Personal life
- Born: 1909 Ambehta, Saharanpur, British India
- Died: 16 October 1992 (aged 82–83) Mumbai, India
- Children: Abidullah Ghazi (son)
- Parent: Muhammad Mian Mansoor Ansari (father);
- Notable work(s): Islām ka Nizām-e-Hukūmat, Khulq-e-Azeem
- Education: Darul Uloom Deoband, Jamia Islamia Talimuddin and the University of the Punjab
- Known for: editing Madina

Religious life
- Religion: Islam
- Founder of: Nadwatul Musannifeen

= Hamid al-Ansari Ghazi =

Indian Muslim scholar (1909–1992)

Hāmid al-Ansāri Ghāzi (1909 – 16 October 1992) was an Indian Muslim scholar, author and a journalist, who co-founded the Nadwatul Musannifeen and served as the editor of bi-weekly newspaper Madina. He was the son of Muhammad Mian Mansoor Ansari and an alumnus of the Darul Uloom Deoband, Jamia Islamia Talimuddin and University of the Punjab. He was a member of the executive council of Darul Uloom Deoband and authored books such as Islām ka Nizām-e-Hukūmat and Khulq-e-Azeem.

==Biography==
Hāmid al-Ansāri Ghāzi was born 1909 in Ambehta, Saharanpur. His father Muhammad Mian Mansoor Ansari was one of the major leaders of the Silk Letter Movement. Ghazi completed his primary studies under the guidance of his maternal grandfather Siddiq Ahmad Anbethvi. He studied at the Darul Uloom Deoband and Jamia Islamia Talimuddin between 1922 and 1927. He was one of the major students of Anwar Shah Kashmiri. He passed the "munshi" and "fazil" exams from University of the Punjab.
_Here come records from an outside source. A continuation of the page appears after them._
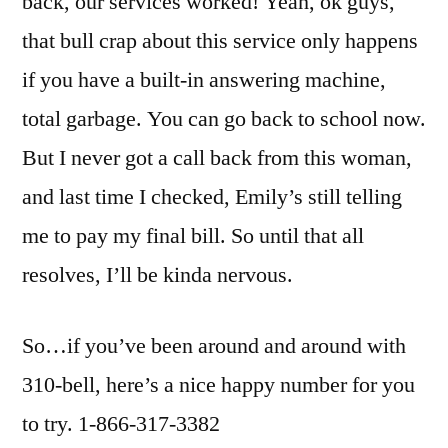
back, our services worked! Yeah, ok guys,
that bull crap about this service only happens
if you have a built-in answering machine,
total garbage. You can go back to school now.
But I never got a call back from this woman,
and last time I checked, Emily’s still telling
me to pay my final bill. So until that all
resolves, I’ll be kinda nervous.
So…if you’ve been around and around with
310-bell, here’s a nice happy number for you
to try. 1-866-317-3382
Ghazi contributed to the Al-Jamiyat of Jamiat Ulama-e-Hind for three years and then became the editor of Madina, a Bijnor-based newspaper. He associated with Tajwar Najībābadi's Naqqād for sometime and then established Nadwatul Musannifeen along with Atiq-ur-Rahman Usmani, Hifzur Rahman Seoharwi and Saeed Ahmad Akbarabadi. Meanwhile, he served as the editor for Nida-e-Haram, a Mecca based magazine, at the request of Muhammad Saleem Muhajir Makki, the rector of Madrasah as-Sawlatiyah. In 1942, he again joined Madina, and remained associated with it for five years. He moved to Bombay in 1950, where he edited the Jamhuriyat, a daily newspaper published by Jamiat Ulama-e-Maharashtra. He discontinued editing this newspaper after it was renamed Gufira-lahu in 1956. He then started a new paper on his own, Jamhuriyat, using the same name.

Ghazi was appointed a member of the executive council of Darul Uloom Deoband in 1382 AH. He died in Bombay on 16 October 1992.

==Literary works==
Ghāzi's books include:
- Islām ka Nizām-e-Hukūmat
- Khulq-e-Azeem
- Ṣad sālah yādgār: 1857 se 1957 tak Hindūstān kī jang-i āzādī men̲ musalmānon̲ ke k̲h̲ūn kā ḥiṣṣah

==Personal life==
Ghāzi was married to Hajira Nazli, the daughter of Muhammad Tayyib Qasmi. Nazli is an author of twenty Urdu novels. Indo-American author and educationist Abidullah Ghazi is their son.